MODAct (multi-objective design of actuators) is a real-world benchmark test-suite [46] for constrained multi-objective optimization. The optimization problems aim at finding small electro-actuators given some objectives and constraints. Currently, there are 20 problems with up to 5 objectives and 10 inequaltiy constraints, summarized in the table below.

In order to solve these problems, you will need to have the modact package and its dependencies installed (Docker image available). A single solution evaluation takes about 20 ms.

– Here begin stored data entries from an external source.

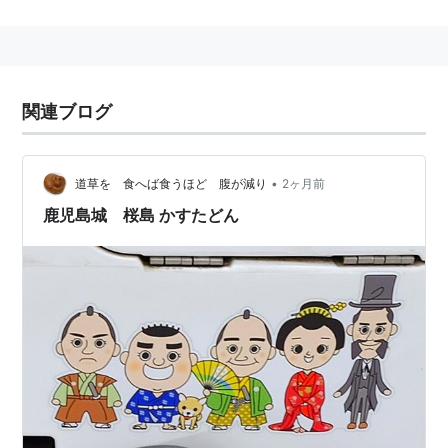
関連ブログ
•
道草を 食へば食うほど 腹が減り
2ヶ月前
鹿児島城 桜島 かすたどん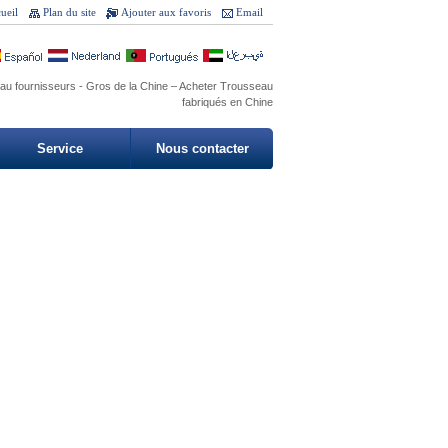
ueil
Plan du site
Ajouter aux favoris
Email
au fournisseurs - Gros de la Chine – Acheter Trousseau
fabriqués en Chine
Service
Nous contacter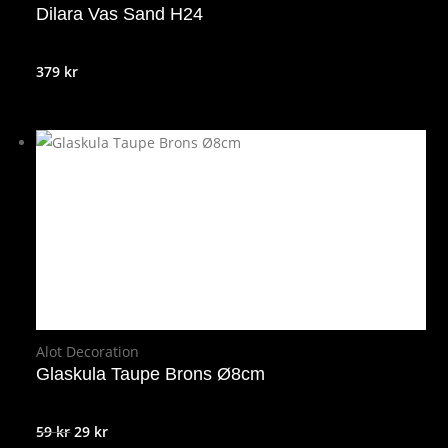
Dilara Vas Sand H24
379
kr
Alot Decoration
Glaskula Taupe Brons Ø8cm
Det
Det
59
kr
29
kr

Therefore, the use of parallel schemes is advised.

The estimated Pareto-fronts for CS1-4 and CT-4 have been added to pymoo directly. The others because of their file sizes have to be downloaded here, and used during initialization as shown below.

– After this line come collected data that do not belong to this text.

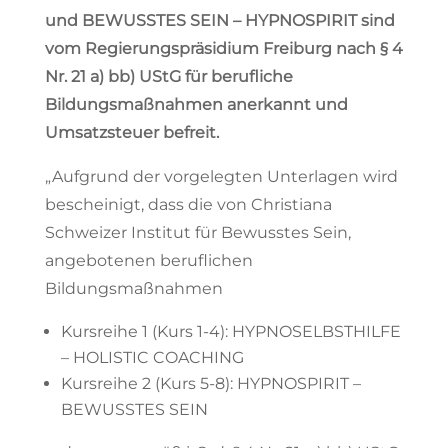
und BEWUSSTES SEIN – HYPNOSPIRIT sind
vom Regierungspräsidium Freiburg nach § 4
Nr. 21 a) bb) UStG für berufliche
Bildungsmaßnahmen anerkannt und
Umsatzsteuer befreit.
„Aufgrund der vorgelegten Unterlagen wird
bescheinigt, dass die von Christiana
Schweizer Institut für Bewusstes Sein,
angebotenen beruflichen
Bildungsmaßnahmen
Kursreihe 1 (Kurs 1-4): HYPNOSELBSTHILFE
– HOLISTIC COACHING
Kursreihe 2 (Kurs 5-8): HYPNOSPIRIT –
BEWUSSTES SEIN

For more information please refer to the associated publication [46].

Problem

Variables

Objectives

Constraints

CS1

20

2

7

CS2

20

2

8

CS3

20

2

10

CS4

20

2

9

CT1, CTS1, CTSE1, CTSEI1

20

2,3,4 or 5

7

CT2, CTS2, CTSE2, CTSEI2

20

2,3,4 or 5

8

CT3, CTS3, CTSE3, CTSEI3

20

2,3,4 or 5

10

CT4, CTS4, CTSE4, CTSEI4

20

2,3,4 or 5

9

Some usage examples are highlighted in the following sections.

CS3

[ ]:
from pymoo.problems.multi import MODAct
from pymoo.util.plotting import plot

problem = MODAct("cs3")
plot(problem.pareto_front(), no_fill=True)

CT1

[ ]:
from pymoo.util.plotting import plot

problem = MODAct("ct1")
plot(problem.pareto_front(), no_fill=True)

CTS4

[ ]:
import numpy as np

from pymoo.problems.multi import MODAct
from pymoo.visualization.scatter import Scatter

pf = np.loadtxt("modact-cts3.pf")

problem = MODAct("cts4", pf=pf)
pf = problem.pareto_front()
Scatter(angle=(45,45)).add(pf, color="red").show()

Implementation by the author (cyrilpic).